Given exercise 1. Reproduce the passage about conservatism word for word, starting at the words "Recently one of" and ending after "cannot be counterculture.".

Recently one of our frothier, crazier members, who is in my opinion a fascinating real-time case study of alt-right radicalization, posted a journal titled "Conservatism is the new counter-culture." The entry is...well, wrong on the face of it for reasons I will explain below, not to mention rambling, pointless, and demented.
First of all, by definition, conservatism cannot be "counterculture" because the very concept means to hold onto the status quo. Many self-described "conservatives" are actually reactionaries, which are the "let's blow up the observatory so no asteroid ever hits us!" types, and are either too dumb to know the difference or too evil to care and will use the word conservative to hide their actual intent. I am leaning toward the first. Nevertheless, a conservative by definition cannot be counterculture.

Extracted entries.
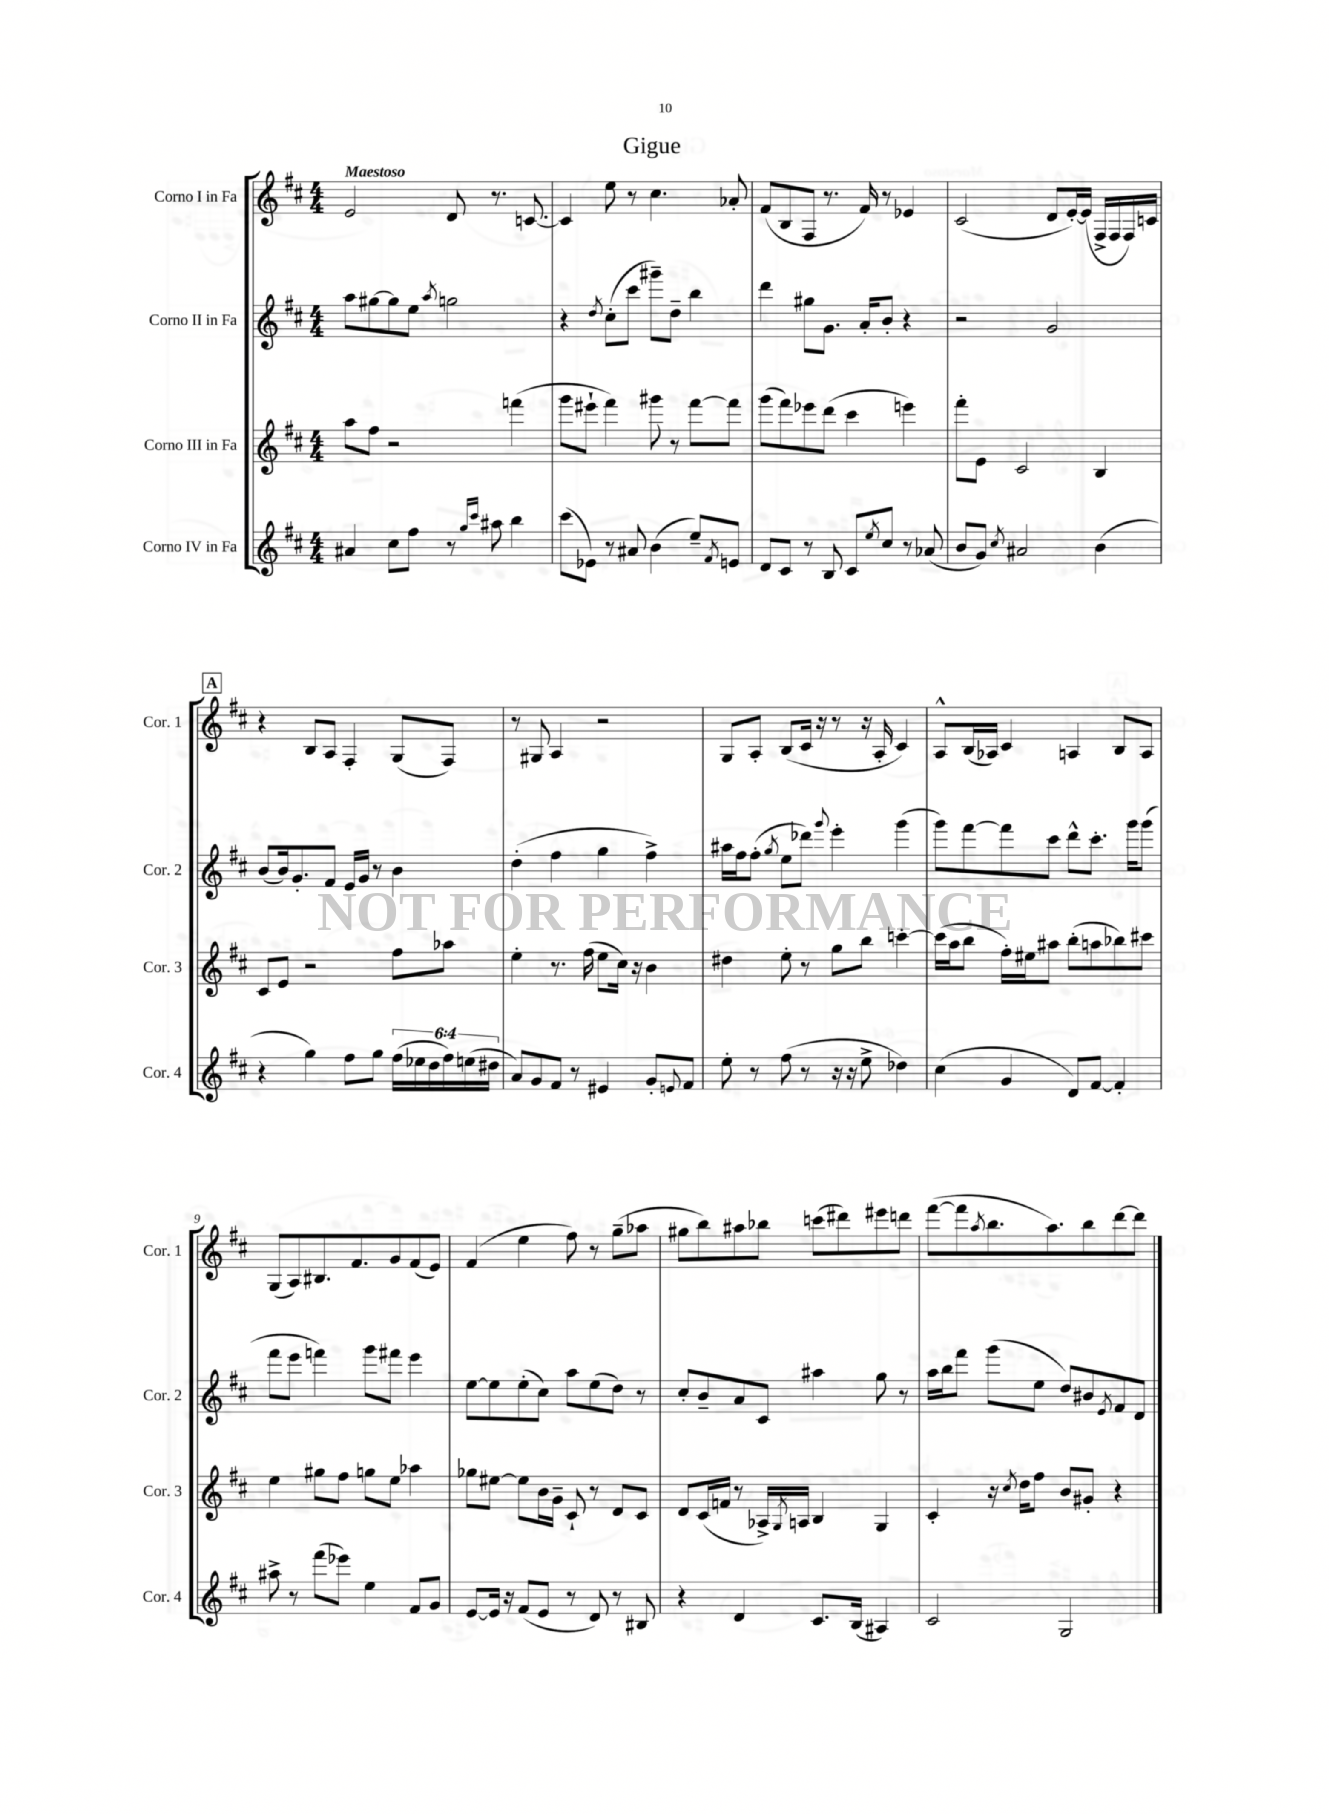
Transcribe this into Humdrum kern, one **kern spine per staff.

**kern	**kern	**kern	**kern
*staff4	*staff3	*staff2	*staff1
*clefG2	*clefG2	*clefG2	*clefG2
*k[f#c#]	*k[f#c#]	*k[f#c#]	*k[f#c#]
*M4/4	*M4/4	*M4/4	*M4/4
4a#	8aa	8aa	2e
.	8ff#	[8gg#	.
8cc#	2r	8gg#]	.
8ff#	.	8ee	.
.	.	8qaa	.
8r	.	2gg	8d
16qqgg	.	.	.
16qqccc#	.	.	.
8aa#	.	.	8.r
4bb	(4fff	.	.
.	.	.	[8.c
=	=	=	=
(8ccc#	8ggg	4r	4c]
8e-)	8eee#`	.	.
.	.	8qdd	.
8r	4fff#)	(8cc#'	8ee
8a#	.	8ccc#	8r
(4b	8ggg#	8ggg#~)	4.cc#
.	8r	8dd~	.
8ee~)	[8fff#	4bb	.
8qf#	.	.	.
8e	8fff#]	.	8a-'
=	=	=	=
8d	(8ggg	4ddd	(8f#
8c#	8fff#)	.	8B
8r	8eee-	8gg#	8F#
8B	(8ddd	8.g	8.r
8c#	4ccc#	.	.
.	.	16a'	16f#)
8qee	.	.	.
8cc#	.	8b'	8r
8r	4eee)	4r	4e-
(8a-	.	.	.
=	=	=	=
8b	8fff#'	2r	(2c#
8g)	8e	.	.
8qcc#	.	.	.
2a#	2c#	.	.
.	.	2g	8d
.	.	.	[16e')
.	.	.	(16e]
(4b	4B	.	16F#^
.	.	.	16F#
.	.	.	16F#)
.	.	.	16c
=	=	=	=
4r	8c#	(8b	4r
.	8e	16b)	.
.	.	8.g'	.
4gg)	2r	.	8B
.	.	8f#	8A
8ff#	.	16e	4F#'
.	.	16g	.
8gg	.	8r	.
(24ff#	8ff#	4b	(8G
24ee-	.	.	.
24dd	.	.	.
24ff#)	8aa-	.	8F#)
(24ee	.	.	.
24dd#	.	.	.
=	=	=	=
8a)	4ee'	(4dd'	8r
8g	.	.	8G#
8f#	8.r	4ff#	4A
8r	.	.	.
.	(16ff#	.	.
4e#	8ee	4gg	2r
.	16cc#)	.	.
.	16r	.	.
8g'	4b	4ff#^)	.
8qqe	.	.	.
8f#	.	.	.
=	=	=	=
8ee'	4dd#	16aa#	8G
.	.	16ff#	.
8r	.	(8ff#'	8A'
.	.	8qgg	.
(8ff#	8ee'	8ee	(8B
8r	8r	8ddd-)	16c#
.	.	.	16r
.	.	8qqggg	.
16r	8gg	4eee'	8r
16r	.	.	.
8ee^	8bb	.	16r
.	.	.	16A'
4dd-)	[4ccc'	(4ggg	4c#)
=	=	=	=
(4cc#	(16ccc]	8ggg)	8A^^
.	16aa	.	.
.	8bb	[8fff#	(16B
.	.	.	16A-)
4g	16ff#')	8fff#]	4c#
.	16ee#	.	.
.	8aa#	8ccc#	.
8d)	(8bb'	8ddd^^	4A
[8f#	8aa	8.ccc#'	.
4f#']	8bb-)	.	8B
.	.	16ggg	.
.	8ccc#	(8ggg	8A
=	=	=	=
8aa#^	4ee	8fff#	(8G
8r	.	8eee	8A)
(8fff#	8gg#	4fff)	8.B#
8eee-)	8ff#	.	.
.	.	.	8.f#
4ee	8gg	8ggg	.
.	8ee	8fff#	8g
8f#	4aa-	4eee	(8f#
8g	.	.	8e)
=	=	=	=
[8e	8gg-	[8ee	(4f#
16e]	[8ee#	8ee]	.
16r	.	.	.
(8f#	8ee#]	(8ee'	4ee
8e	16b	8cc#)	.
.	16g~	.	.
8r	8c#`	8aa	8ff#)
8d)	8r	(8ee	8r
8r	8d	8dd)	(8gg~
8B#	8c#	8r	8aa-
=	=	=	=
4r	8d	8cc#'	8gg#
.	(16c#	8b~	8bb)
.	16f	.	.
4d	8r	8a	8aa#
.	16A-^)	8c#	8bb-
.	8qG	.	.
.	16A	.	.
8.c#	4B	4aa#	(8ccc
.	.	.	8ddd#)
(16B	.	.	.
4A#)	4G	8gg	8eee#
.	.	8r	8ddd
=	=	=	=
2c#	4c#'	16aa	([8fff#
.	.	16bb	.
.	.	8fff#	8fff#]
.	.	.	8qaa
.	16r	(8ggg	8.bb
.	8qcc#	.	.
.	16dd	.	.
.	8ff#	8ee	.
.	.	.	8.aa)
2G	8b	8dd)	.
.	8g#'	8b#	8bb
.	.	8qe	.
.	4r	8f#	[8ddd
.	.	8d	8ddd]
==	==	==	==
*-	*-	*-	*-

Given exercise 2. Collect every line in the entries that contains the string "kern".

Worked answer 1.
Recently one of our frothier, crazier members, who is in my opinion a fascinating real-time case study of alt-right radicalization, posted a journal titled "Conservatism is the new counter-culture." The entry is...well, wrong on the face of it for reasons I will explain below, not to mention rambling, pointless, and demented.
First of all, by definition, conservatism cannot be "counterculture" because the very concept means to hold onto the status quo. Many self-described "conservatives" are actually reactionaries, which are the "let's blow up the observatory so no asteroid ever hits us!" types, and are either too dumb to know the difference or too evil to care and will use the word conservative to hide their actual intent. I am leaning toward the first. Nevertheless, a conservative by definition cannot be counterculture.

Worked answer 2.
Transcribe this into Humdrum kern, one **kern spine per staff.
**kern	**kern	**kern	**kern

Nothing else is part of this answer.